Thermomechanical analysis of ultrasonically welded copper-magnesium sheets with Ni and Zn interlayers

Abstract

This paper presents a thermo-mechanical analysis of ultrasonically welded Cu-Mg sheets with incorporation of Ni and Zn interlayers. The experimental and simulation methods were employed to investigate the thermal mechanisms during welding process. The analysis reveals the variation in interface temperatures, acoustic softening effects and heat fields related to plastic deformation. The accuracy of simulation model is validated through these findings. Microscopic analysis indicates that after 0.4 sec of welding, Ni interlayer on Mg sheet at the center of joint interface partially melts and forms a liquid phase. The average friction coefficient at the weld interface is approximately 0.5. The maximum temperature at the interface can exceed 600 °C and approach the melting point of welded sheets.

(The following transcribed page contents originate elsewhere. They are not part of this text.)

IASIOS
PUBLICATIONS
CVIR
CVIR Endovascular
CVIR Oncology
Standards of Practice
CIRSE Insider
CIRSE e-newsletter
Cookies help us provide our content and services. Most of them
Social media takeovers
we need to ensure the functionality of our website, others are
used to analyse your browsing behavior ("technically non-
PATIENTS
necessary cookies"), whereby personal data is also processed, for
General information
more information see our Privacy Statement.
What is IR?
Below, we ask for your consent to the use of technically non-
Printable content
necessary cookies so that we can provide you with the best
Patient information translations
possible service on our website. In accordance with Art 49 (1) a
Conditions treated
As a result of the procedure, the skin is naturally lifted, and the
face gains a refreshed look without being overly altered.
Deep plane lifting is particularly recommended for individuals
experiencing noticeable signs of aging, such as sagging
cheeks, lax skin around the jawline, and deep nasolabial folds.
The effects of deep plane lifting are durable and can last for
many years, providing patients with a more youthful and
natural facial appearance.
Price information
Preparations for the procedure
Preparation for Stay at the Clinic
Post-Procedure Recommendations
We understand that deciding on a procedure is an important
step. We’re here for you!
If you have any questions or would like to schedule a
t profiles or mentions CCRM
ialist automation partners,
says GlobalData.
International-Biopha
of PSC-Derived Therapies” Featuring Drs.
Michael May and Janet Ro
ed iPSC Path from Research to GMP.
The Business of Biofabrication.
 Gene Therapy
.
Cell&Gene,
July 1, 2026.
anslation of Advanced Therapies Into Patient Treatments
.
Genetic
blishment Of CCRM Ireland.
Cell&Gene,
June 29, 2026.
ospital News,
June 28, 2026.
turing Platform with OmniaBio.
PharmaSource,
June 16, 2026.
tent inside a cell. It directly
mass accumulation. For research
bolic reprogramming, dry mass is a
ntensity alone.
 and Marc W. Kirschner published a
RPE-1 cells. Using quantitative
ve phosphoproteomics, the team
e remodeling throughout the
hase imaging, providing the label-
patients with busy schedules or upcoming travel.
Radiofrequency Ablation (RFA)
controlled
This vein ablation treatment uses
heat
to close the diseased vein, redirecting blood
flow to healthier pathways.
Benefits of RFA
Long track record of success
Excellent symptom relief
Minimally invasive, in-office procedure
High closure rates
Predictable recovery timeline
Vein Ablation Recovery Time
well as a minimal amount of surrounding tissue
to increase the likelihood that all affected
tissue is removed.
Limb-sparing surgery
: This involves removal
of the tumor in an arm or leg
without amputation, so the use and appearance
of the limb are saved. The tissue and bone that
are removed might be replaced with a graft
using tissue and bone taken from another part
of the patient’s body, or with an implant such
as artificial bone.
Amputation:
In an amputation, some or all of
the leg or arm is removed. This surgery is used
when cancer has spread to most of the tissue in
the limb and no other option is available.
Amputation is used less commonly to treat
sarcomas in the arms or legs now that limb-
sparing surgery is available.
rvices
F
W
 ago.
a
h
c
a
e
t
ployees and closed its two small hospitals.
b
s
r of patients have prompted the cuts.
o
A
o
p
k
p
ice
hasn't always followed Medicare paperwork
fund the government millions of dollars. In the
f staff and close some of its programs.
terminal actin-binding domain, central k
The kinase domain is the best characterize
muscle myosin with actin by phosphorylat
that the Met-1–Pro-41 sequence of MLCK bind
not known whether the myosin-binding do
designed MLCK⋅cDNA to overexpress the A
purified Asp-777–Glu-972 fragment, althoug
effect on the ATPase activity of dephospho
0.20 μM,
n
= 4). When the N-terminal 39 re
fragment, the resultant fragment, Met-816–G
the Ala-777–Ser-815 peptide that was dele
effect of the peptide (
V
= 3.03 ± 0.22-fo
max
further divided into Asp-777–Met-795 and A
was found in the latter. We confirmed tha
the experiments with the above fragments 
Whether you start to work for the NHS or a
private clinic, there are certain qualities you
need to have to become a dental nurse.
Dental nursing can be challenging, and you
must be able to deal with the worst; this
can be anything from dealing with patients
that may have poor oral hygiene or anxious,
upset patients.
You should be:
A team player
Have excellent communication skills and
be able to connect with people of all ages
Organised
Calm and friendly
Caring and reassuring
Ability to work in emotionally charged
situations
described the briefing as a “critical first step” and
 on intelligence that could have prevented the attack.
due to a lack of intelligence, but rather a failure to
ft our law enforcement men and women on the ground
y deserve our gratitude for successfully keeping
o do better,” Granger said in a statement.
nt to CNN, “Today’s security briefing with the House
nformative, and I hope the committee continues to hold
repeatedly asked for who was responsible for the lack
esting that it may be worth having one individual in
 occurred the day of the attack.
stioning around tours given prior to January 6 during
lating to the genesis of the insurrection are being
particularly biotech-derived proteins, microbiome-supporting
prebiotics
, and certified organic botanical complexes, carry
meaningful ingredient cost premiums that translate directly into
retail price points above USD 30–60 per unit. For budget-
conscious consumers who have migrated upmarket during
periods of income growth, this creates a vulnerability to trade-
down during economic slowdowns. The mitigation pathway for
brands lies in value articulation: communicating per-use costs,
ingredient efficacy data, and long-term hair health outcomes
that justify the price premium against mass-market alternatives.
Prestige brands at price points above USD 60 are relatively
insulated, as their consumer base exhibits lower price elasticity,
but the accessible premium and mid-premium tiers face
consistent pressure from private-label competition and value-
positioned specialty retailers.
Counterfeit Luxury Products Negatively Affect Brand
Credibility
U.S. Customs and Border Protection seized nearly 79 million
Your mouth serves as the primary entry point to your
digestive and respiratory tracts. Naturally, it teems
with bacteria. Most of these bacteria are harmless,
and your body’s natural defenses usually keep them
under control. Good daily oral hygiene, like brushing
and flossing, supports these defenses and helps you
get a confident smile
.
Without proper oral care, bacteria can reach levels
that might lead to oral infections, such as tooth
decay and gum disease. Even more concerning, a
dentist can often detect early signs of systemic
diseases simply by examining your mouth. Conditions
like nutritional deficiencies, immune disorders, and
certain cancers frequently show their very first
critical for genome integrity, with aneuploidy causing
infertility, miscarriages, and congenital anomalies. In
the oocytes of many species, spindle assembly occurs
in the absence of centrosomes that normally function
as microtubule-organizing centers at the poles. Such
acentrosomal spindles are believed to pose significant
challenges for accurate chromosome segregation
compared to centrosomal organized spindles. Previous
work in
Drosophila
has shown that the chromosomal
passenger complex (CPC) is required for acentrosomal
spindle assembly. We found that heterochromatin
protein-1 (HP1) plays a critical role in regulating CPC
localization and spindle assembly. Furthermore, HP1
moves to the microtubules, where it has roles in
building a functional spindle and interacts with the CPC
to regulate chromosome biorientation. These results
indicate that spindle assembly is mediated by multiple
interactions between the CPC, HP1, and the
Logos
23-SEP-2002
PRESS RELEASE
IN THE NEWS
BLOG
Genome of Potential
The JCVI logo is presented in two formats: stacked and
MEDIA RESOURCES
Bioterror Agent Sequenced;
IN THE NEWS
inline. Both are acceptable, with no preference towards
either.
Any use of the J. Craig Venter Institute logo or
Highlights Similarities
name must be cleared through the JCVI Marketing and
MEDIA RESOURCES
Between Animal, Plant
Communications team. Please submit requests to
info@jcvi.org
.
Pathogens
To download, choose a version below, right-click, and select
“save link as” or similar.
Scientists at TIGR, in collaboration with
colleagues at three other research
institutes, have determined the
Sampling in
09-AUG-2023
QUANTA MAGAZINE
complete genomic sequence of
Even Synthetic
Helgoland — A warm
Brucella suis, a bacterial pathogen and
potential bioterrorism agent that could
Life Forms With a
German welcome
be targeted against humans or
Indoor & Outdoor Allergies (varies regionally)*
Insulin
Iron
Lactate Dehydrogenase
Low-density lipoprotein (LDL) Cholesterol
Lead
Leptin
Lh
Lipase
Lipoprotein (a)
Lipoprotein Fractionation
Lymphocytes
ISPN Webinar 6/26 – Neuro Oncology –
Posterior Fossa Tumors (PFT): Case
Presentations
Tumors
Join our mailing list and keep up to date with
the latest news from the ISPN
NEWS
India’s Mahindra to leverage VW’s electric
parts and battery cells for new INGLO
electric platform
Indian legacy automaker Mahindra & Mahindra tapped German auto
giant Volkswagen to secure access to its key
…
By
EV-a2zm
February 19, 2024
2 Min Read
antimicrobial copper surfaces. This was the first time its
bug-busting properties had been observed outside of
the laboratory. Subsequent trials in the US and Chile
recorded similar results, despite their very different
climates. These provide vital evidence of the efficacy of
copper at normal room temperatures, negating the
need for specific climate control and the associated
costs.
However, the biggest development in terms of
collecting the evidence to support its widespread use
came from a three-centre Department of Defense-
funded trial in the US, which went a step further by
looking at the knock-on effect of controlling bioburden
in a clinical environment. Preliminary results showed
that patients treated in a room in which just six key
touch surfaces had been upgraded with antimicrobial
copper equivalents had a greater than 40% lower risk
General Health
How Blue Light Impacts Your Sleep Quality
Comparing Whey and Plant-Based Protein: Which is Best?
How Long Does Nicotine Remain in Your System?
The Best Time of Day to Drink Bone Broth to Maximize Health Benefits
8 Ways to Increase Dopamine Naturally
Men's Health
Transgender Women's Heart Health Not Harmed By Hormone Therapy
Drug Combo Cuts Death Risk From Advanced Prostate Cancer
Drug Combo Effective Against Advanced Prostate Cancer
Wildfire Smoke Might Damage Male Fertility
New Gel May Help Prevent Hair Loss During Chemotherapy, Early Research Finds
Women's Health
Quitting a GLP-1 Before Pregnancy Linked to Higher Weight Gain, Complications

Plastic deformation begins after 0.45 sec and occurs mainly at Mg sheet interface. The grain size of Mg alloy at interface in this experiment ranges from 4 to 5 μm which is notably finer than the average grain size of 20 μm observed in base materials. The distribution and intensity of deformation fields provide valuable insights into how the Ni and Zn interlayers influence the mechanical integrity and overall performance of weld. Ni interlayer significantly improves mechanical properties of Cu-Mg welded joints, achieving higher load-bearing capacity (7865 N vs. 3688 N), tensile strength (80.23 MPa to 1821.26 MPa vs. 885.15 MPa to 1318.05 MPa) and fracture resistance (8.23 MPa to 1350.55 MPa vs. 6.20 MPa to 350.48 MPa) compared to Zn interlayer.